Zaghari-Ratcliffe was first detained at a Tehran airport in April 2016 following a vacation to see her family with her daughter. She was accused of working with organizations allegedly attempting to overthrow the Iranian regime and was later convicted and sentenced to five years in jail.
Zaghari-Ratcliffe and her employer, the Thomson Reuters Foundation, have repeatedly denied the espionage charges against her. The case has sparked a dispute between Britain and Iran.
She served several years of her original five-year term in prison before being moved to house arrest as a result of the coronavirus pandemic. Her ankle monitor was removed last month as her sentence came to an end, but she immediately faced fresh charges from Tehran.
UK Prime Minister Boris Johnson told reporters Monday he doesn’t “think it’s right at all that Nazanin should be sentenced to any more time in jail.”
“I think it’s wrong that she’s there in the first place,” he continued, before adding that the UK government would “redouble our efforts, and we are working with our American friends on this issue as well.”
Johnson later tweeted: “Iran’s decision to sentence Nazanin Zaghari-Ratcliffe to another year in prison is cruel, inhumane and wholly unjustified.”
British Foreign Secretary Dominic Raab called the latest sentence “totally inhumane and wholly unjustified” on Twitter. “We continue to call on Iran to release Nazanin immediately so she can return to her family in the UK. We continue to do all we can to support her,” he added.
Her legal representative in the UK, REDRESS, has said it is not clear whether Zaghari-Ratcliffe will be returned to prison or house arrest with an ankle tag.

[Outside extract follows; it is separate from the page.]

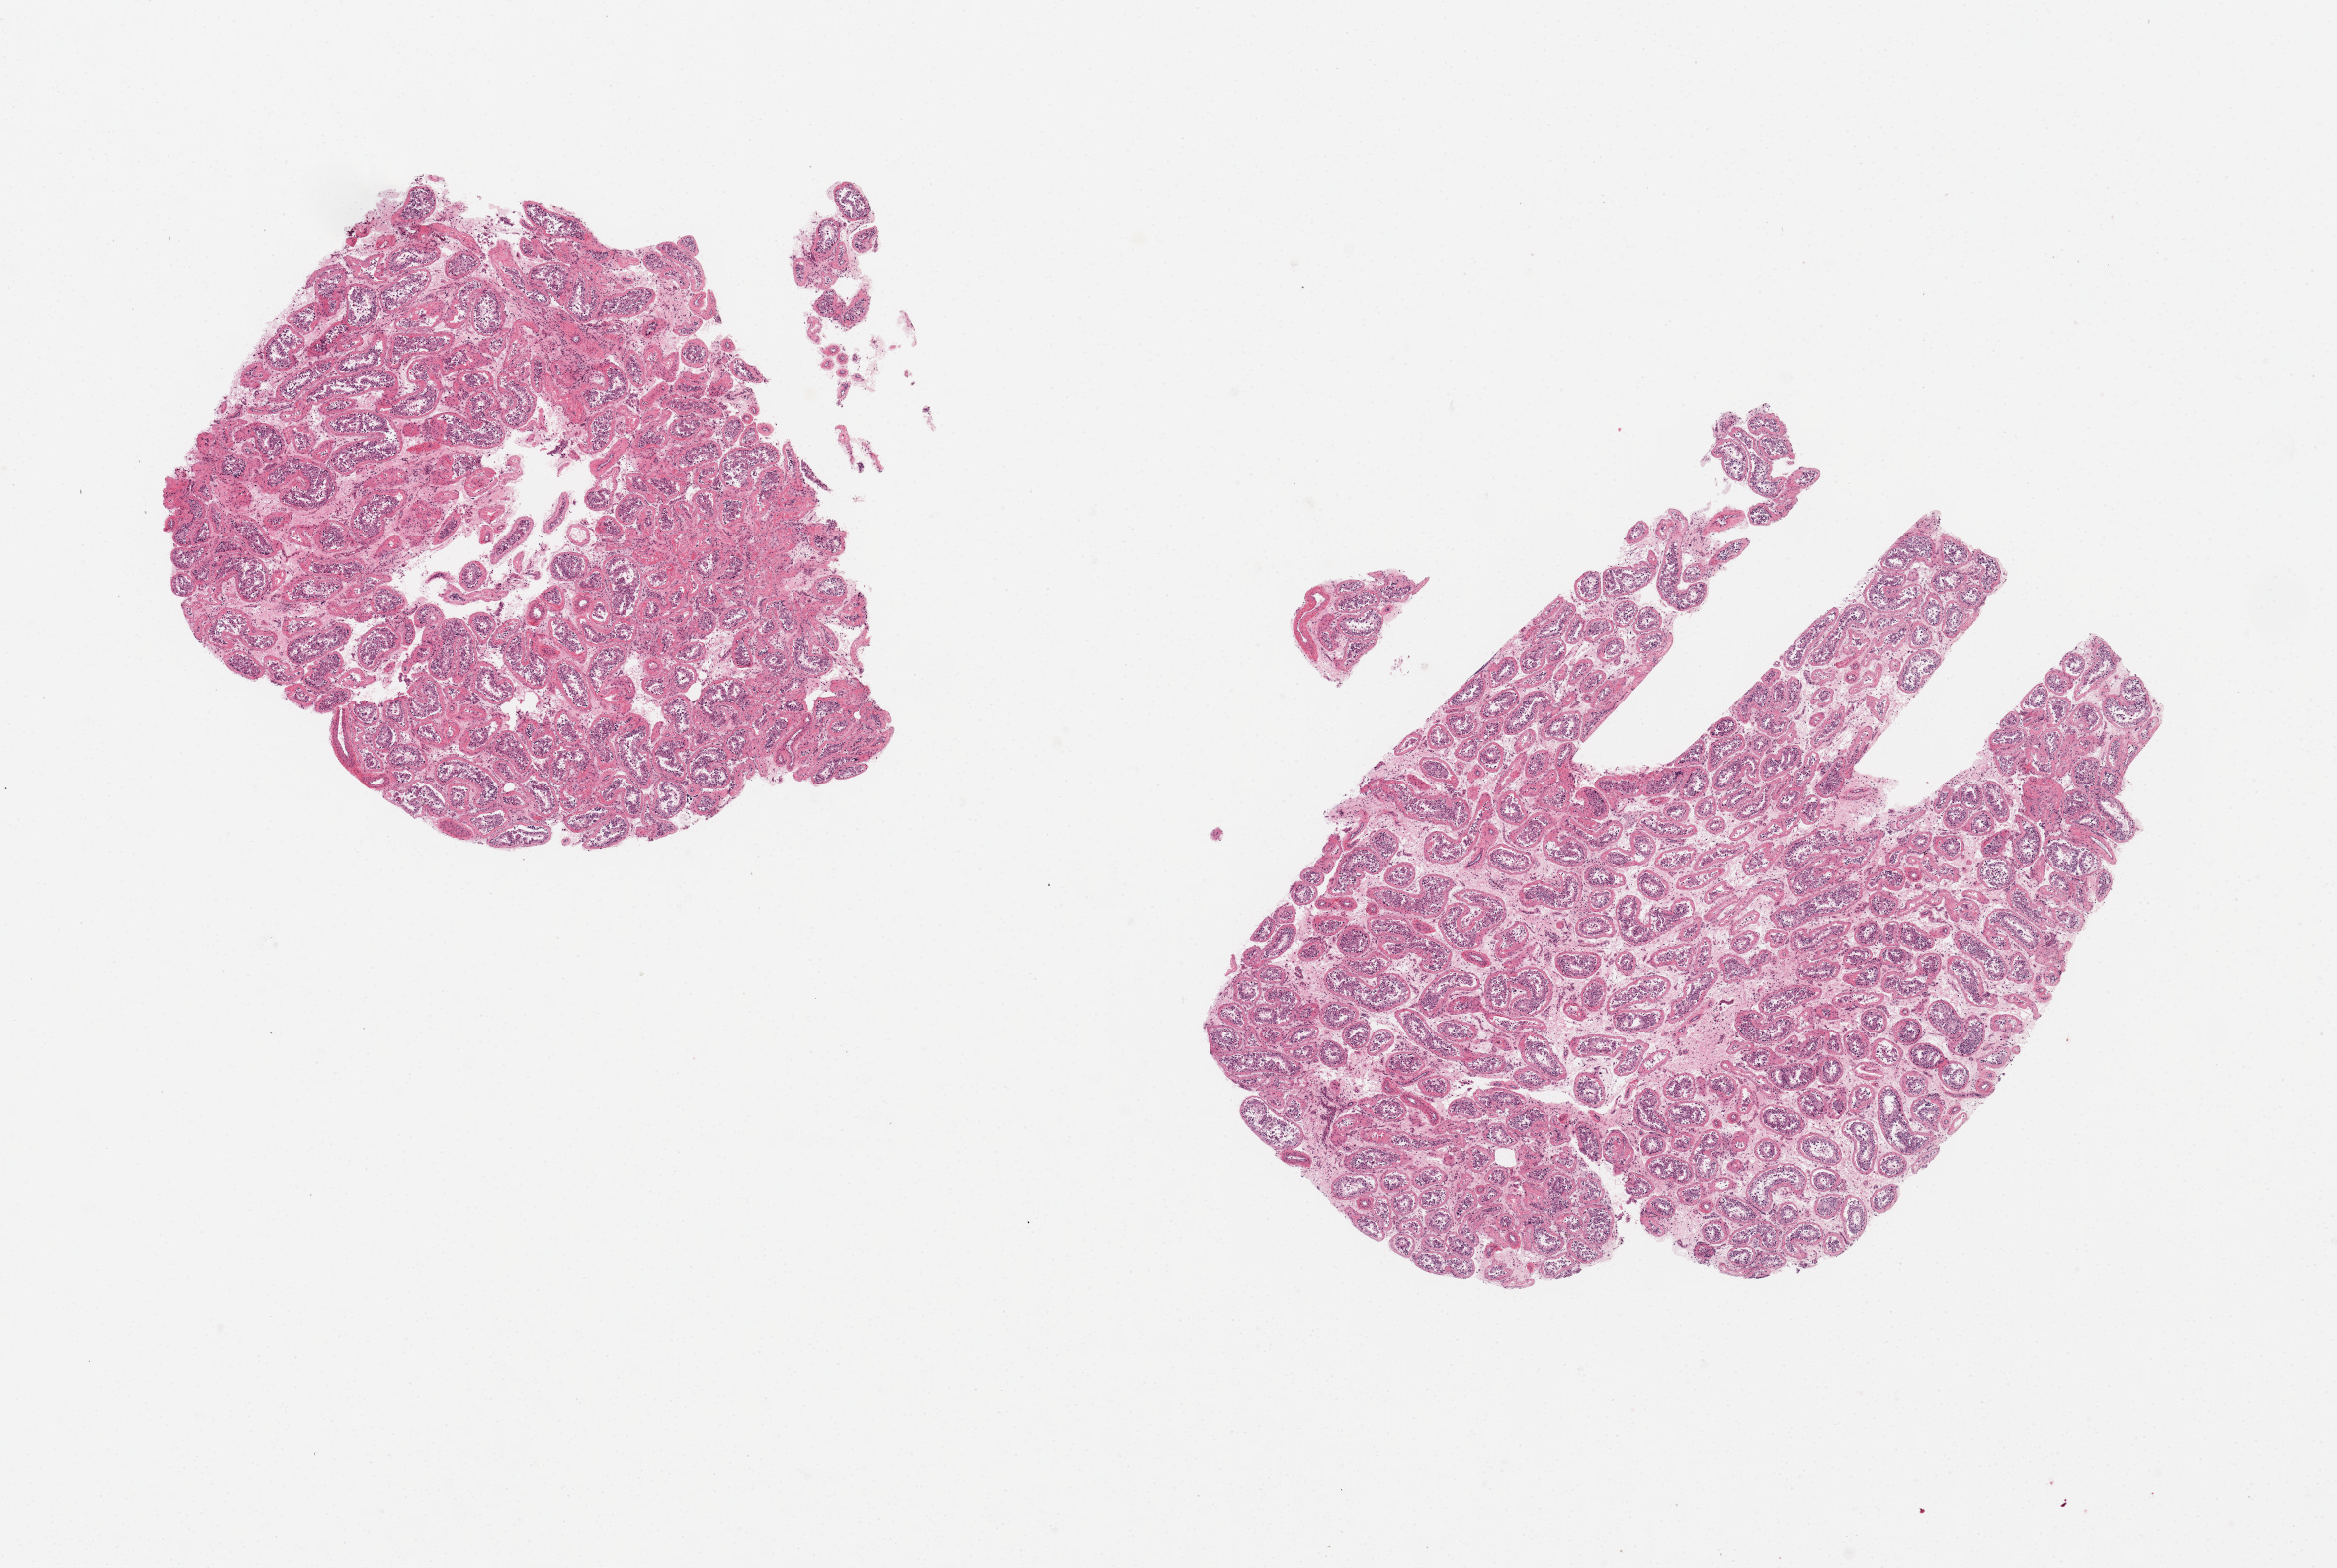
Whole-slide image, hematoxylin and eosin (H&E) stain — shown as a low-resolution overview of the whole scanned area (about 18.7 x 12.6 mm), PAXgene-fixed, paraffin-embedded tissue, section of testis (target tissue), tissue donor sample. Male donor.
- reviewer comment on this tissue sample: 2 pieces, 7x7 & 6x6mm; reduced spermatogenesis; patchy tubular fibrosis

UK lawmaker Tulip Siddiq, who represents the constituency where the family live in Britain, called the new jail term “absolutely devastating” in a post on Twitter. She said that it was “shocking that her husband was only just notified” and added that the latest charges were “another abusive use of her as a bargaining chip.”
Zaghari-Ratcliffe was given British diplomatic protection in 2019 and has been designated a prisoner of conscience by Amnesty International.
She has undertaken at least three hunger strikes during her detention, one of them in a desperate bid to seek medical treatment for lumps in her breasts and numbness in her limbs. Last February, her family said she believed she had contracted Covid-19 in Evin Prison outside Tehran. In 2019, her supporters said she was transferred to mental ward of a hospital in Tehran and was being denied visits from her father.